Reputation: 93
I'm trying to catch 'Terminate Signal' from child to parent actor, however among pool of deadletter messages, the signal fails to arrive on parent actor's queue. What's the best way to resolve this?
Here's the snippet code I'm working on:
class MinerActor extends Actor {
var count:Int = 0
def receive = {
case Mine =>
//some task here
//if success
count = count + 1
//
if (count >= 100)
{
context.stop(self)
}
}
class MasterActor extends Actor {
val miner = context.actorOf(Props(new MinerActor,name = "miner")
context.watch(miner)
def receive = {
case Foo =>
while (true) {
miner ! Mine
}
case Terminated(miner) =>
println("Miner Terminated!!")
context.stop(self)
context.system.shutdown
}
}
Here the 'Terminated(miner)' case never gets called. Instead on stdout I see lots of dead-letter messages sent from Master to Miner (which is kind of expected as miner actor gets stopped). However how to prioritize the Terminate signal on the Event bus so as to reach Master Actor?
If I limit while loop to some 200 instead of infinity, after 100 deadletter messages, I receive Terminate Signal which prints "Miner Terminated!!". But how to achieve this when while loop being in infinity?
I'm new to Scala/Akka programming, my main aim here is to run '//some task' for 100 successful times and then exit the whole program. Is this a good way to achieve that task?
Upvotes: 1
Views: 211
Reputation: 26597
Replace:
case Foo =>
while (true) {
miner ! Mine
}
with
case Foo =>
miner ! Mine
self forward Foo
Upvotes: 4
Reputation: 13346
The problem is that you're infinite while loop is blocking the actor thread. As a consequence, your master actor is always stuck in processing the first arrived Foo
message and will never process any other messages in the mailbox. The reason for this is that there is only a single thread which is responsible for receiving the messages. This has some really nice implications because you basically don't have to worry about concurrency within a single actor if your state changes only happen within this thread.
There are multiple ways to solve this problem. I'd recommend using the scheduler to schedule a repeated task.
class MasterActor extends Actor {
var minerOption: Option[ActorRef] = None
var mineMessageOption: Option[Cancellable] = None
override def preStart: Unit = {
minerOption = Some(context.actorOf(Props(new MinerActor,name = "miner")))

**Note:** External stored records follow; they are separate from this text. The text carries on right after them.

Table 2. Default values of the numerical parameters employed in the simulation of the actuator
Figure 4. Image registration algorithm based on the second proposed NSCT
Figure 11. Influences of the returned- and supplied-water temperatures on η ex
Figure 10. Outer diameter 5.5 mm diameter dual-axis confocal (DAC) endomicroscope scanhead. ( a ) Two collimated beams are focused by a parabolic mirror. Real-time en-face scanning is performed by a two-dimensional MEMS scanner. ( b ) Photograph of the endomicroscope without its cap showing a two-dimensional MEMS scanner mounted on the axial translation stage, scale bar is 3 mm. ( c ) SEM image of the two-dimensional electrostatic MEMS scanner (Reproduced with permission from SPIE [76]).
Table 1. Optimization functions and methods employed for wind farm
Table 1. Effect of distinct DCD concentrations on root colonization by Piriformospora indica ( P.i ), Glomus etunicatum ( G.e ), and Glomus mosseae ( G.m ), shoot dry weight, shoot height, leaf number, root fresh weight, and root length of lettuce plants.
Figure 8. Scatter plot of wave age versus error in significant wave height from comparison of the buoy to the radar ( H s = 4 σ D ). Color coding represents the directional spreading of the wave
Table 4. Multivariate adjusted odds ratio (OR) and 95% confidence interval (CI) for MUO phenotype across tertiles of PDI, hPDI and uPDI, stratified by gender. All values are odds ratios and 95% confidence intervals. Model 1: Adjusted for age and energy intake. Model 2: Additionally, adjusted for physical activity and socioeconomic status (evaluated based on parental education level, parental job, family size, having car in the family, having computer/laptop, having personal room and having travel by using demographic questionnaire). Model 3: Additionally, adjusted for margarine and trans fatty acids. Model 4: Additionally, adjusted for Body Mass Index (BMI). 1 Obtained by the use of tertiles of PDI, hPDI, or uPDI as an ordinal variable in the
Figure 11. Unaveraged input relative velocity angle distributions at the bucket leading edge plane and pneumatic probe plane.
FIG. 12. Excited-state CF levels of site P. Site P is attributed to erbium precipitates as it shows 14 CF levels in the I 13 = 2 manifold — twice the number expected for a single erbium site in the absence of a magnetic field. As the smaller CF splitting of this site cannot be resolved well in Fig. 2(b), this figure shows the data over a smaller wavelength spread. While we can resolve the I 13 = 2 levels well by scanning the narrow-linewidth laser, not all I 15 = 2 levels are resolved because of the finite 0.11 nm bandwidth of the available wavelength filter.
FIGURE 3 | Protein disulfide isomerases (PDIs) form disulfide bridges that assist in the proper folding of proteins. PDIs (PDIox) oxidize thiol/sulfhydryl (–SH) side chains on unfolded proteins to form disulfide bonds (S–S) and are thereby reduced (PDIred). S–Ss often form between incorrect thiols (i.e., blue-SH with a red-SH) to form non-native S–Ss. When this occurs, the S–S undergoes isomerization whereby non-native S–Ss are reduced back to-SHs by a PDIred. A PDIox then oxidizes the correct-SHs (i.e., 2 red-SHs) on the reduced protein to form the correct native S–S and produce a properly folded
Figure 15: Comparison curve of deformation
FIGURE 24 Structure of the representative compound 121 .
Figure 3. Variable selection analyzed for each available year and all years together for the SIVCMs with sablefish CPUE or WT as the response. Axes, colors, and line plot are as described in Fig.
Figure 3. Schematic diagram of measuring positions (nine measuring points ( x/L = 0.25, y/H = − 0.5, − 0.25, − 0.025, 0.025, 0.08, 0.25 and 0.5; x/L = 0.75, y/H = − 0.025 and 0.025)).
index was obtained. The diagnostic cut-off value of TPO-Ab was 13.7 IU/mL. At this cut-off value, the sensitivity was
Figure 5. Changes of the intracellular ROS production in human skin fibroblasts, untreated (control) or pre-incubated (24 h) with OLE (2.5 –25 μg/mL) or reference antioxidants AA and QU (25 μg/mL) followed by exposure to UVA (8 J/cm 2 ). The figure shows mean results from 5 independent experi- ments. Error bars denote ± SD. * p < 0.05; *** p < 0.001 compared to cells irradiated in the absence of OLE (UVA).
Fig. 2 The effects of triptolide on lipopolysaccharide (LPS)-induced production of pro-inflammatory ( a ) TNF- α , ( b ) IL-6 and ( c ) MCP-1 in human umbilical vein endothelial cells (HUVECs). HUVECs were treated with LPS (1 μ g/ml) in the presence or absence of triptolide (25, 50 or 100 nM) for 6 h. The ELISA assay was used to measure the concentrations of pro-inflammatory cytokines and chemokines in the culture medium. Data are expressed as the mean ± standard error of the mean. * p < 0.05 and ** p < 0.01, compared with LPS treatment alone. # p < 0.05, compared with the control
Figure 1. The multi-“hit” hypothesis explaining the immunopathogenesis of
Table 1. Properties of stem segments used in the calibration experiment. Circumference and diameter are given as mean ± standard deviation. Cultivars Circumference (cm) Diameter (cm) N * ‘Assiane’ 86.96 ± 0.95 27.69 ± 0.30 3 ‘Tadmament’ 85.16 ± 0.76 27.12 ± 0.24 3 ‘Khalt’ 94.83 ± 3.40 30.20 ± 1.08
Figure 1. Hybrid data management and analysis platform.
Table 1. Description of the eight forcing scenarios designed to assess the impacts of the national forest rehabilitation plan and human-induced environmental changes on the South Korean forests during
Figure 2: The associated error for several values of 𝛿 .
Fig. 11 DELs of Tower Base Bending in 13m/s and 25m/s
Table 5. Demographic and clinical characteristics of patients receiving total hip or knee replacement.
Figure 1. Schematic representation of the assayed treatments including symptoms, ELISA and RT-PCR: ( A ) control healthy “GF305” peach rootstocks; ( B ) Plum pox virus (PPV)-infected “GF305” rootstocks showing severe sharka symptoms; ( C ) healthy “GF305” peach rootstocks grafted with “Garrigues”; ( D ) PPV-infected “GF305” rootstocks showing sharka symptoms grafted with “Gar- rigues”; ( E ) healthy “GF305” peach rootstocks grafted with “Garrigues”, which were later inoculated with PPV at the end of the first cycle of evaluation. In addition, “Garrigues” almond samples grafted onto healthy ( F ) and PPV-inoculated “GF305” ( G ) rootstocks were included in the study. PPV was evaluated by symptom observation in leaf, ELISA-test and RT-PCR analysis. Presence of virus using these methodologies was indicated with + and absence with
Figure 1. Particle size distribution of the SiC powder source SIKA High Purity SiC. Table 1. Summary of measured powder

minerOption.foreach(context.watch(_))
import context.dispatcher
mineMessageOption = Some(context.system.scheduler.schedule(0 seconds, 1 seconds, self, Foo))
}
def receive = {
case Foo =>
minerOption.foreach {
_ ! Mine
}
case Terminated(miner) =>
println("Miner Terminated!!")
mineMessageOption.foreach(_.cancel())
context.stop(self)
context.system.shutdown
}
}
In the schedule
call you can define the interval of the message Foo
and, thus, how many messages will be sent to the miner.